The station doors are one of the most inexplicable examples of human thought I have ever witnessed. The monstrosities weigh 200 kilos and swing freely on their hinges. They swing so fast and hard that you have to time your entry just right to avoid a brutal impact. If one hit your face, you would be broken and could probably die. In 2011 a girl got her finger cut off. When it’s windy, old people, children and small people get trapped inside because the doors are too heavy for them.
In the rest of Europe, when entering the metro you put your ticket in, the gates open and through you go. In Moscow, there are no gates- just gaps. But you have to buy a ticket and put it in, because otherwise you trigger a censor and rods shoot out and smash your legs. I saw it happen to a man once and he was trapped in between the rods in agony until the guard came over to release him. The logic is simple- tempt people into wrong doing so you can punish them. This cruelty and gloom can really get quite infectious and I realised something had to be done. At Revolution Square (Ploshchad Revolutsii) the platforms are lined with a bizarre array of bronze statues. A fortunate bronze hound is singled out for special attention. Passing commuters grope him for good luck, rubbing their claws on his nose and paws so that these parts gleam brightly. In November I fondled the hound and wished for a pleasant time on the metro. My wish was promptly granted.
Now my days pass in a warm furry haze
The first time I encountered a shuba (Russian fur coat), I thought a bear had been released into the metro. A great shimmering mass of fur waddled through the crowd ahead of me and onto a train. I gave chase, and when the creature turned I saw not a bear, but a beautiful fur coat with a lady inside it. The shubas soon bred, and by December Moscow was full of them. Travel on the metro became a sensual feast.
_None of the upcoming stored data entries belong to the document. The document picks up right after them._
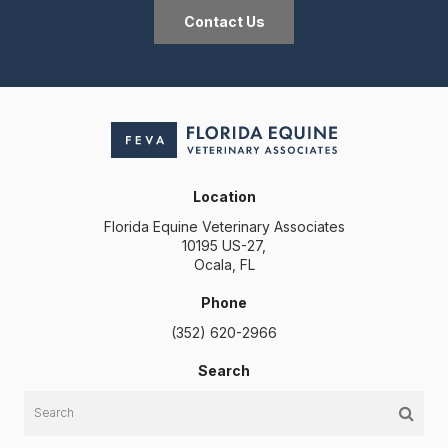
Contact Us
Location
Florida Equine Veterinary Associates
10195 US-27
Ocala
FL
Phone
(352) 620-2966
Search
Search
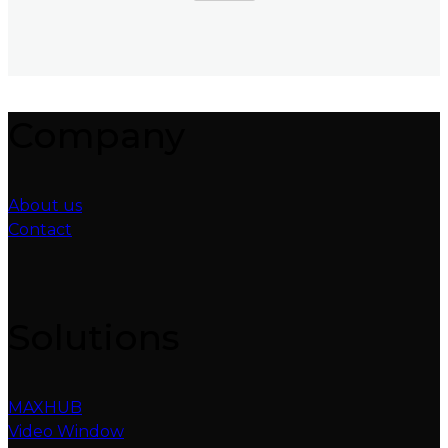
Company
About us
Contact
Solutions
MAXHUB
Video Window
Shubas are the softest thing I have ever had the good fortune to touch, and in rush hour opportunities for touching are ample. As people crush into the carriage I carefully manoeuvre to stand next to a shuba and relish the silkiness. Dropping something on the floor offers the chance to discretely rub your face down the whole length of a shuba, and then back up again. But more importantly the annual appearance of the shuba changes the way people treat each other. The notoriously cruel Russian babushkas (old ladies) become remarkably docile the moment they don a fur coat. No more barging and thrusting in tight places. No more snarling. The amorphous masses gently bump into each other and nobody seems to mind.
So now my metro journeys pass in a warm furry haze. The danger and the gloom are still there, but they’re easy to ignore when you feel this happy.